Records excerpted from a collection:
====

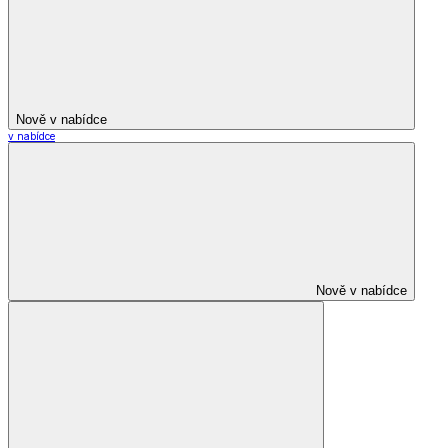
Nově v nabídce
v nabídce
Nově v nabídce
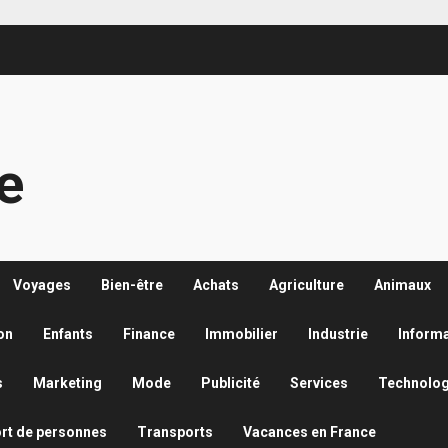
re
Voyages
Bien-être
Achats
Agriculture
Animaux
on
Enfants
Finance
Immobilier
Industrie
Inform
s
Marketing
Mode
Publicité
Services
Technolog
rt de personnes
Transports
Vacances en France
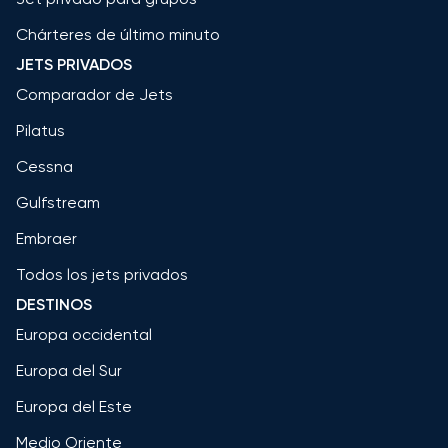
Chárteres de último minuto
JETS PRIVADOS
Comparador de Jets
Pilatus
Cessna
Gulfstream
Embraer
Todos los jets privados
DESTINOS
Europa occidental
Europa del Sur
Europa del Este
Medio Oriente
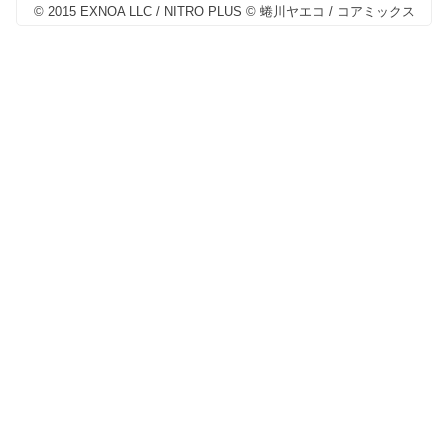
© 2015 EXNOA LLC / NITRO PLUS © 蜷川ヤエコ / コアミックス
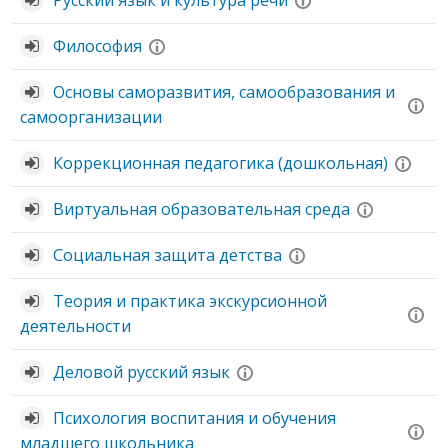
Русский язык и культура речи
Философия
Основы саморазвития, самообразования и
самоорганизации
Коррекционная педагогика (дошкольная)
Виртуальная образовательная среда
Социальная защита детства
Теория и практика экскурсионной
деятельности
Деловой русский язык
Психология воспитания и обучения
младшего школьника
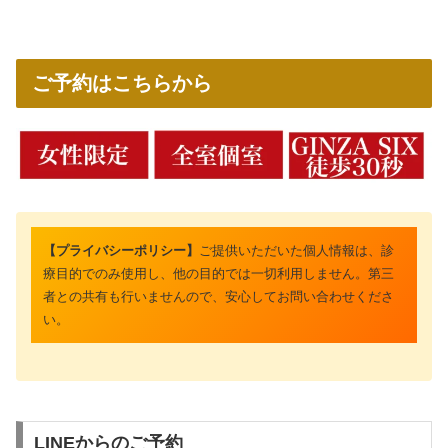
ご予約はこちらから
【プライバシーポリシー】
ご提供いただいた個人情報は、診
療目的でのみ使用し、他の目的では一切利用しません。第三
者との共有も行いませんので、安心してお問い合わせくださ
い。
LINEからのご予約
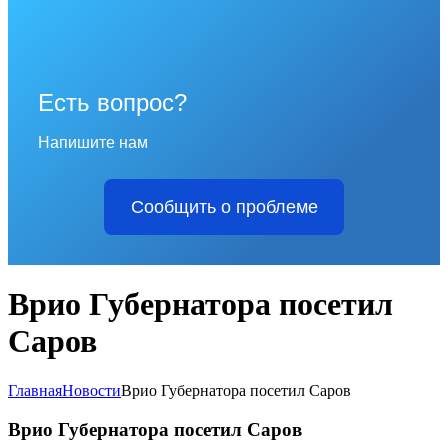
Есть вопрос?
Напишите нам
Сообщить о проблеме
Врио Губернатора посетил
Саров
Главная
Новости
Врио Губернатора посетил Саров
Врио Губернатора посетил Саров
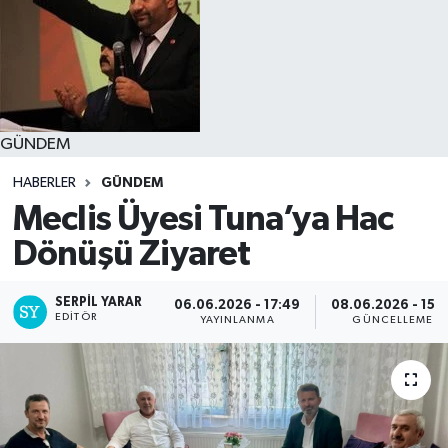
GÜNDEM
HABERLER
GÜNDEM
Meclis Üyesi Tuna’ya Hac
Dönüşü Ziyaret
SERPİL YARAR
06.06.2026 - 17:49
08.06.2026 - 15:4
EDITÖR
YAYINLANMA
GÜNCELLEME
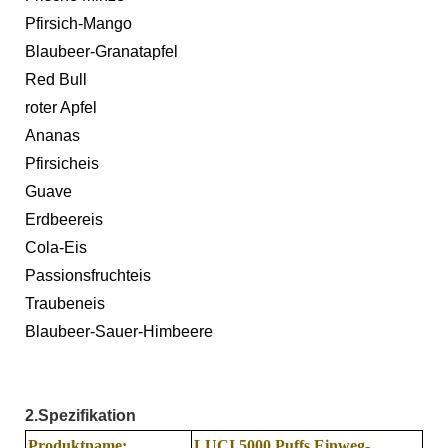
Pfirsich-Mango
Blaubeer-Granatapfel
Red Bull
roter Apfel
Ananas
Pfirsicheis
Guave
Erdbeereis
Cola-Eis
Passionsfruchteis
Traubeneis
Blaubeer-Sauer-Himbeere
2.
Spezifikation
Produktname:
LUCI 5000 Puffs Einweg-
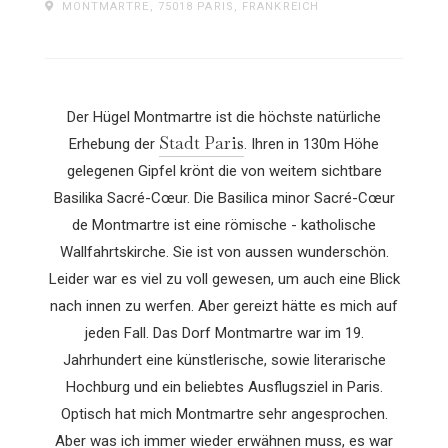
MONTMARTRE, 75018 PARIS, FRANKREICH
Der Hügel Montmartre ist die höchste natürliche
Stadt Paris
Erhebung der
. Ihren in 130m Höhe
gelegenen Gipfel krönt die von weitem sichtbare
Basilika Sacré-Cœur.
Die Basilica minor Sacré-Cœur
de Montmartre ist eine römische - katholische
Wallfahrtskirche. Sie ist von aussen wunderschön.
Leider war es viel zu voll gewesen, um auch eine Blick
nach innen zu werfen. Aber gereizt hätte es mich auf
jeden Fall. Das Dorf Montmartre war im 19.
Jahrhundert eine künstlerische, sowie literarische
Hochburg und ein beliebtes Ausflugsziel in Paris.
Optisch hat mich Montmartre sehr angesprochen.
Aber was ich immer wieder erwähnen muss, es war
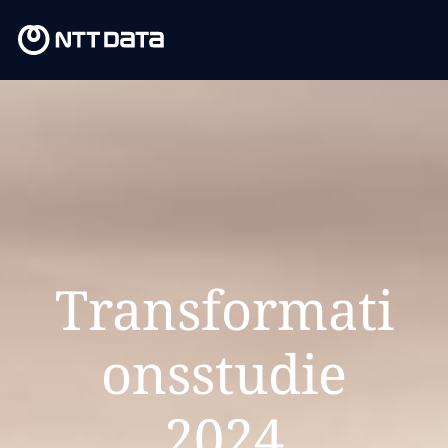
Transformati
onsstudie
2024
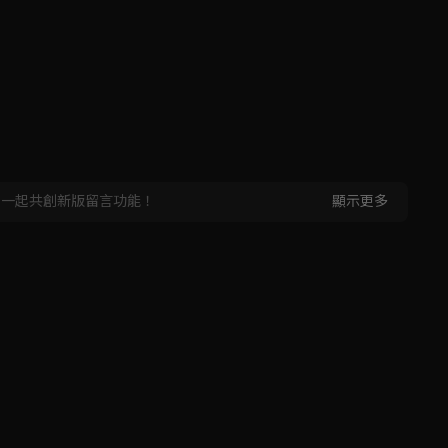
，一起共創新版留言功能！
顯示更多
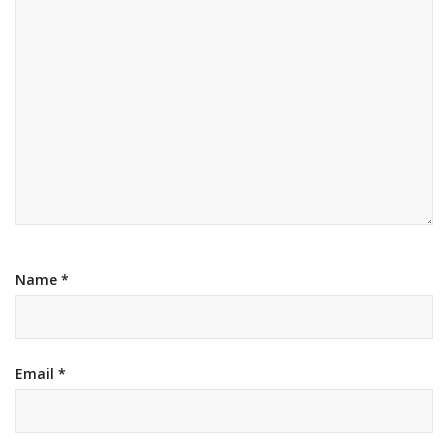
Name
*
Email
*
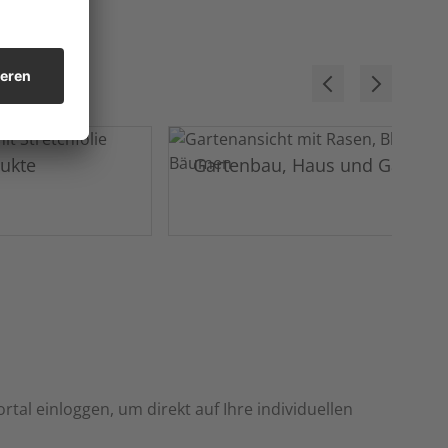
dukte
Gartenbau, Haus und Garten
rtal einloggen, um direkt auf Ihre individuellen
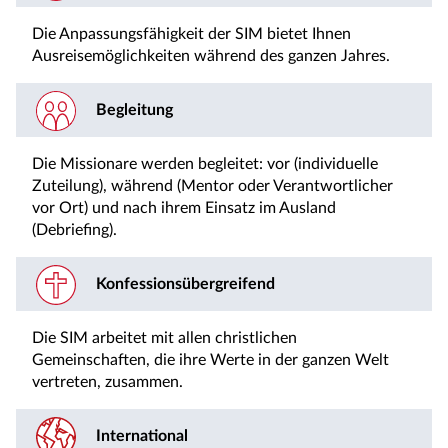
Die Anpassungsfähigkeit der SIM bietet Ihnen
Ausreisemöglichkeiten während des ganzen Jahres.
Begleitung
Die Missionare werden begleitet: vor (individuelle
Zuteilung), während (Mentor oder Verantwortlicher
vor Ort) und nach ihrem Einsatz im Ausland
(Debriefing).
Konfessionsübergreifend
Die SIM arbeitet mit allen christlichen
Gemeinschaften, die ihre Werte in der ganzen Welt
vertreten, zusammen.
International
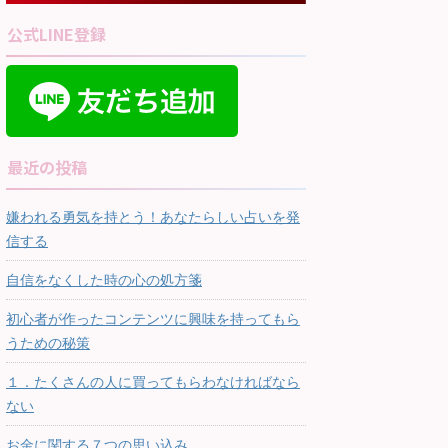
公式LINE登録
最近の投稿
嫌われる勇気を持とう！あなたらしい占いを発
信する
自信をなくした時の心の処方箋
初心者が作ったコンテンツに興味を持ってもら
うための秘策
１．たくさんの人に買ってもらわなければなら
ない
お金に関する７つの思い込み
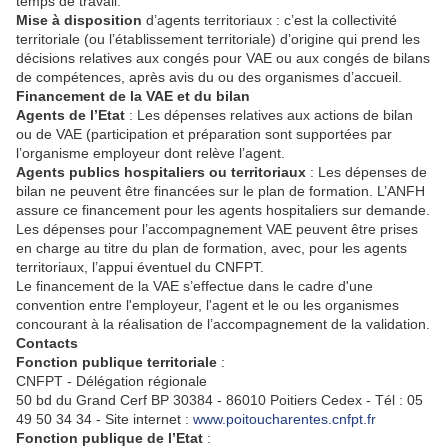
temps de travail.
Mise à disposition
d’agents territoriaux : c’est la collectivité
territoriale (ou l’établissement territoriale) d’origine qui prend les
décisions relatives aux congés pour VAE ou aux congés de bilans
de compétences, après avis du ou des organismes d’accueil.
Financement de la VAE et du bilan
Agents de l’Etat
: Les dépenses relatives aux actions de bilan
ou de VAE (participation et préparation sont supportées par
l’organisme employeur dont relève l’agent.
Agents publics hospitaliers ou territoriaux
: Les dépenses de
bilan ne peuvent être financées sur le plan de formation. L’ANFH
assure ce financement pour les agents hospitaliers sur demande.
Les dépenses pour l’accompagnement VAE peuvent être prises
en charge au titre du plan de formation, avec, pour les agents
territoriaux, l’appui éventuel du CNFPT.
Le financement de la VAE s’effectue dans le cadre d'une
convention entre l'employeur, l'agent et le ou les organismes
concourant à la réalisation de l’accompagnement de la validation.
Contacts
Fonction publique territoriale
:
CNFPT - Délégation régionale
50 bd du Grand Cerf BP 30384 - 86010 Poitiers Cedex - Tél : 05
49 50 34 34 - Site internet :
www.poitoucharentes.cnfpt.fr
Fonction publique de l’Etat
:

====

__ASSIGNED TASK__.
Please transcribe every line of the material above without changes, and leave the pictures out of your answer.

__RESULT FOR THIS TASK__.
Nově v nabídce
v nabídce
Nově v nabídce
re
Voyages
Bien-être
Achats
Agriculture
Animaux
on
Enfants
Finance
Immobilier
Industrie
Inform
s
Marketing
Mode
Publicité
Services
Technolog
rt de personnes
Transports
Vacances en France
Chárteres de último minuto
JETS PRIVADOS
Comparador de Jets
Pilatus
Cessna
Gulfstream
Embraer
Todos los jets privados
DESTINOS
Europa occidental
Europa del Sur
Europa del Este
Medio Oriente
© 2015 EXNOA LLC / NITRO PLUS © 蜷川ヤエコ / コアミックス
Русский язык и культура речи
Философия
Основы саморазвития, самообразования и
самоорганизации
Коррекционная педагогика (дошкольная)
Виртуальная образовательная среда
Социальная защита детства
Теория и практика экскурсионной
деятельности
Деловой русский язык
Психология воспитания и обучения
младшего школьника
ご予約はこちらから
【プライバシーポリシー】
ご提供いただいた個人情報は、診
療目的でのみ使用し、他の目的では一切利用しません。第三
者との共有も行いませんので、安心してお問い合わせくださ
い。
LINEからのご予約
Есть вопрос?
Напишите нам
Сообщить о проблеме
Врио Губернатора посетил
Саров
Главная
Новости
Врио Губернатора посетил Саров
Врио Губернатора посетил Саров
GÜNDEM
HABERLER
GÜNDEM
Meclis Üyesi Tuna’ya Hac
Dönüşü Ziyaret
SERPİL YARAR
06.06.2026 - 17:49
08.06.2026 - 15:4
EDITÖR
YAYINLANMA
GÜNCELLEME
Pfirsich-Mango
Blaubeer-Granatapfel
Red Bull
roter Apfel
Ananas
Pfirsicheis
Guave
Erdbeereis
Cola-Eis
Passionsfruchteis
Traubeneis
Blaubeer-Sauer-Himbeere
2.
Spezifikation
Produktname:
LUCI 5000 Puffs Einweg-
MONTMARTRE, 75018 PARIS, FRANKREICH
Der Hügel Montmartre ist die höchste natürliche
Stadt Paris
Erhebung der
. Ihren in 130m Höhe
gelegenen Gipfel krönt die von weitem sichtbare
Basilika Sacré-Cœur.
Die Basilica minor Sacré-Cœur
de Montmartre ist eine römische - katholische
Wallfahrtskirche. Sie ist von aussen wunderschön.
Leider war es viel zu voll gewesen, um auch eine Blick
nach innen zu werfen. Aber gereizt hätte es mich auf
jeden Fall. Das Dorf Montmartre war im 19.
Jahrhundert eine künstlerische, sowie literarische
Hochburg und ein beliebtes Ausflugsziel in Paris.
Optisch hat mich Montmartre sehr angesprochen.
Aber was ich immer wieder erwähnen muss, es war
Transformati
onsstudie
2024
，一起共創新版留言功能！
顯示更多
Name
*
Email
*
dukte
Gartenbau, Haus und Garten
rtal einloggen, um direkt auf Ihre individuellen
Die Anpassungsfähigkeit der SIM bietet Ihnen
Ausreisemöglichkeiten während des ganzen Jahres.
Begleitung
Die Missionare werden begleitet: vor (individuelle
Zuteilung), während (Mentor oder Verantwortlicher
vor Ort) und nach ihrem Einsatz im Ausland
(Debriefing).
Konfessionsübergreifend
Die SIM arbeitet mit allen christlichen
Gemeinschaften, die ihre Werte in der ganzen Welt
vertreten, zusammen.
International
公式LINE登録
最近の投稿
嫌われる勇気を持とう！あなたらしい占いを発
信する
自信をなくした時の心の処方箋
初心者が作ったコンテンツに興味を持ってもら
うための秘策
１．たくさんの人に買ってもらわなければなら
ない
お金に関する７つの思い込み
temps de travail.
Mise à disposition
d’agents territoriaux : c’est la collectivité
territoriale (ou l’établissement territoriale) d’origine qui prend les
décisions relatives aux congés pour VAE ou aux congés de bilans
de compétences, après avis du ou des organismes d’accueil.
Financement de la VAE et du bilan
Agents de l’Etat
: Les dépenses relatives aux actions de bilan
ou de VAE (participation et préparation sont supportées par
l’organisme employeur dont relève l’agent.
Agents publics hospitaliers ou territoriaux
: Les dépenses de
bilan ne peuvent être financées sur le plan de formation. L’ANFH
assure ce financement pour les agents hospitaliers sur demande.
Les dépenses pour l’accompagnement VAE peuvent être prises
en charge au titre du plan de formation, avec, pour les agents
territoriaux, l’appui éventuel du CNFPT.
Le financement de la VAE s’effectue dans le cadre d'une
convention entre l'employeur, l'agent et le ou les organismes
concourant à la réalisation de l’accompagnement de la validation.
Contacts
Fonction publique territoriale
:
CNFPT - Délégation régionale
50 bd du Grand Cerf BP 30384 - 86010 Poitiers Cedex - Tél : 05
49 50 34 34 - Site internet :
www.poitoucharentes.cnfpt.fr
Fonction publique de l’Etat
:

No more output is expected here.